As to the charge that the increasing discounts and rebates mandated through the 340B program are pushing the costs of drugs higher, Mr Sorian emphasized that no evidence supports this. “Drug prices are going up because drug companies have increased their prices and set prices on new drugs at very high levels,” he said. “There is absolutely no evidence that the discounts that drug companies are required to offer have an upward impact on the cost of drugs.”
Mr Sorian also dismissed the idea that the discounts offered through the 340B program are making it necessary for drug companies to raise drug costs. “The total discounts for 340B facilities, hospitals, and clinics in 2015 was $6 billion; that is 1.3% of total US drug sales,” he said. “In contrast, the drug companies have spent four times that amount on marketing and advertising their products.”

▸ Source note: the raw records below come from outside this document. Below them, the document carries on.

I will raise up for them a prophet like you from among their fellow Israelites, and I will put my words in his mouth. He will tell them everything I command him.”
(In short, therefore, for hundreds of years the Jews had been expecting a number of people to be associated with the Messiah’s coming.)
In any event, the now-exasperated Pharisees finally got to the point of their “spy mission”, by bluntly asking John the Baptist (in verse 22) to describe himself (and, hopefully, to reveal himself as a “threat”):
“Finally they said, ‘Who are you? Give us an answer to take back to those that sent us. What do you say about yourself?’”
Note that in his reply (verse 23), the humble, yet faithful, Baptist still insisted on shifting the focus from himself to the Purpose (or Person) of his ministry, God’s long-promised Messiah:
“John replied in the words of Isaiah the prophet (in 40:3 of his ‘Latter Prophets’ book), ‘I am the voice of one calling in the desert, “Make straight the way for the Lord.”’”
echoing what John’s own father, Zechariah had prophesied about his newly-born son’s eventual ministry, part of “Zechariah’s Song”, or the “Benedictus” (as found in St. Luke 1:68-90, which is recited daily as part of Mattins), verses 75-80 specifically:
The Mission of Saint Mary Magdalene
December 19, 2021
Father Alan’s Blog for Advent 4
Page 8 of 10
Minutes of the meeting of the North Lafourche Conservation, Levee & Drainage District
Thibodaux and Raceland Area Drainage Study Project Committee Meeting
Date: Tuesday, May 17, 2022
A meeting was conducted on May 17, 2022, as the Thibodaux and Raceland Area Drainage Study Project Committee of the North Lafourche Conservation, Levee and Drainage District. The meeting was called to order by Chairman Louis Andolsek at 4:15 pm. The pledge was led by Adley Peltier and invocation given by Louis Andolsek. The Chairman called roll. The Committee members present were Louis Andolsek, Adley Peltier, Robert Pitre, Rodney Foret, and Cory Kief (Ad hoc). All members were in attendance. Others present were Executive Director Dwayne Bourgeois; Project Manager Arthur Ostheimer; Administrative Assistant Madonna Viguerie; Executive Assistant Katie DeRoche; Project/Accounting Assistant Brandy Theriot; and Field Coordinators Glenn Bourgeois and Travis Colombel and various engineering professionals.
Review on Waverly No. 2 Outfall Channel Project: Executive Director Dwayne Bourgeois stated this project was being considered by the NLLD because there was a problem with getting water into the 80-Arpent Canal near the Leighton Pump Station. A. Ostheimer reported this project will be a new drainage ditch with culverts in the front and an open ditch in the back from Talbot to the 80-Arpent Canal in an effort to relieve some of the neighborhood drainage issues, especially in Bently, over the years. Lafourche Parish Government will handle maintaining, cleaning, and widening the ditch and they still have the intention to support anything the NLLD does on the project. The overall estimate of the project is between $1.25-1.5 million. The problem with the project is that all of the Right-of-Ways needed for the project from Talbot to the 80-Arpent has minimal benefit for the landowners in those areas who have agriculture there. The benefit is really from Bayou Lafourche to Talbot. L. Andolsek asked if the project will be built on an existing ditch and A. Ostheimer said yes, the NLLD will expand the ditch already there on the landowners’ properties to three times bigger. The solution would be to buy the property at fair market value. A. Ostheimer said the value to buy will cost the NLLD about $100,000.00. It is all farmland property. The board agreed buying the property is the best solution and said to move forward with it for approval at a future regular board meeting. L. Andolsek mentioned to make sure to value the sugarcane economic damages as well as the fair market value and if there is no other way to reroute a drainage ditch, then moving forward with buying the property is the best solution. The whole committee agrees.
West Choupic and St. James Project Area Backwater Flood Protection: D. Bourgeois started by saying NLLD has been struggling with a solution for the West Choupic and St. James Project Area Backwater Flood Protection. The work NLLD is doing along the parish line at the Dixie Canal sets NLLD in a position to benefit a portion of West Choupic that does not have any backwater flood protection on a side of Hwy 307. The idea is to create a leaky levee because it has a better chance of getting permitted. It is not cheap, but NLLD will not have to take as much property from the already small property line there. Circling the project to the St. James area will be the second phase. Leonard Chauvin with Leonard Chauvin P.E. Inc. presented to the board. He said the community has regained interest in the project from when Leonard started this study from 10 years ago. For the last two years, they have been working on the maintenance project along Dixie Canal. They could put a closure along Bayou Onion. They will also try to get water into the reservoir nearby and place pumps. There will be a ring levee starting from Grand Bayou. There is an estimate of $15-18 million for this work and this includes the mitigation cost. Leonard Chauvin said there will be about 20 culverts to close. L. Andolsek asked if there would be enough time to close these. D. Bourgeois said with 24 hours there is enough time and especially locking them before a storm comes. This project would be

Under the final rule, Medicare payments for outpatient drugs to hospitals in the 340B program will be cut by 28.5% beginning on January 1, 2018. Representing an estimated $1.6 billion in cuts, opponents of the program changes argue that such cuts will cause a reduction in serves to low income and uninsured patients and will do little to stem the increasing cost of drugs. Proponents of the changes point to the need for better regulation of the program, citing the expansion of 340B hospitals beyond the original intent and the incentives of hospitals to profit from the program.